The city of San Francisco on Tuesday filed a federal lawsuit seeking to block President Trump’s executive order that withholds federal grant money to sanctuary cities that don’t cooperate with federal immigration enforcement.

San Francisco’s city attorney, Dennis Herrera, said at a news conference that the executive order was unconstitutional because it “tries to turn city and state employees into federal immigration enforcers.” The New York Times, the San Francisco Chronicle and Law.com (sub. req.) have stories.

The intent, Herrera said, is to send a message to Trump that he’s “not an emperor who rules by fiat.”

According to the suit (PDF), San Francisco could lose more than $1 billion in federal funds as a result of the order.

The suit seeks a declaration that the executive order violates the Tenth Amendment.
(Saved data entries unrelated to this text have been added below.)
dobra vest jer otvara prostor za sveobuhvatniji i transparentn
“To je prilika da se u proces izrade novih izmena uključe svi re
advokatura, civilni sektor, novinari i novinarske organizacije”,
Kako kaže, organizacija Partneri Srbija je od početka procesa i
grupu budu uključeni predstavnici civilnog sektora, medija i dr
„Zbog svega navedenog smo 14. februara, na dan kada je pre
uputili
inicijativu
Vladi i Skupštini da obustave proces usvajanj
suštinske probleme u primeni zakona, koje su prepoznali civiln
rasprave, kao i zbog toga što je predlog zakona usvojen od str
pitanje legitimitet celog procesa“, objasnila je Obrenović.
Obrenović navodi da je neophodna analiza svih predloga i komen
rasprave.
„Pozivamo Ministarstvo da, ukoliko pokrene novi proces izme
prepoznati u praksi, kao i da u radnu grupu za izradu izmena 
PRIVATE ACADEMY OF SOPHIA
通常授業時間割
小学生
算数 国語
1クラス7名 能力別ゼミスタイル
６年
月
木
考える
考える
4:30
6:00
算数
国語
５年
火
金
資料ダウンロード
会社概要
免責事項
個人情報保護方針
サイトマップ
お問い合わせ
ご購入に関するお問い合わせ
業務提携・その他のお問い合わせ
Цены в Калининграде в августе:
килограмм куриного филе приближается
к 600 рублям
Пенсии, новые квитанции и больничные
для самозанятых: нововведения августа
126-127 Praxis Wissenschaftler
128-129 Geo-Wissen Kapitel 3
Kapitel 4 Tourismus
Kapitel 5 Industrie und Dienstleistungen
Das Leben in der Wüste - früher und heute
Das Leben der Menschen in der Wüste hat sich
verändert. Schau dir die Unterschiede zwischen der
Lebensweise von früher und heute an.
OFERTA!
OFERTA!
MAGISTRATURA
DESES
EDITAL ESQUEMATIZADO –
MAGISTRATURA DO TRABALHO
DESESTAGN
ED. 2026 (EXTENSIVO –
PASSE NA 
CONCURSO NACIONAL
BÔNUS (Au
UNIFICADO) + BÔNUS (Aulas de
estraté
Trump’s order, the suit says, “strikes at the heart of established principles of federalism and violates the United States Constitution.”

The 10th Amendment provides that “the powers not delegated to the United States by the Constitution, nor prohibited by it to the states, are reserved to the states respectively, or to the people.”

The suit says that San Francisco’s sanctuary cities policy makes San Francisco safer because immigrants who are in the country illegally feel safe when reporting crimes, makes San Francisco healthier because all its residents can access public health programs, and makes San Francisco socially and economically stronger because all children can attend school.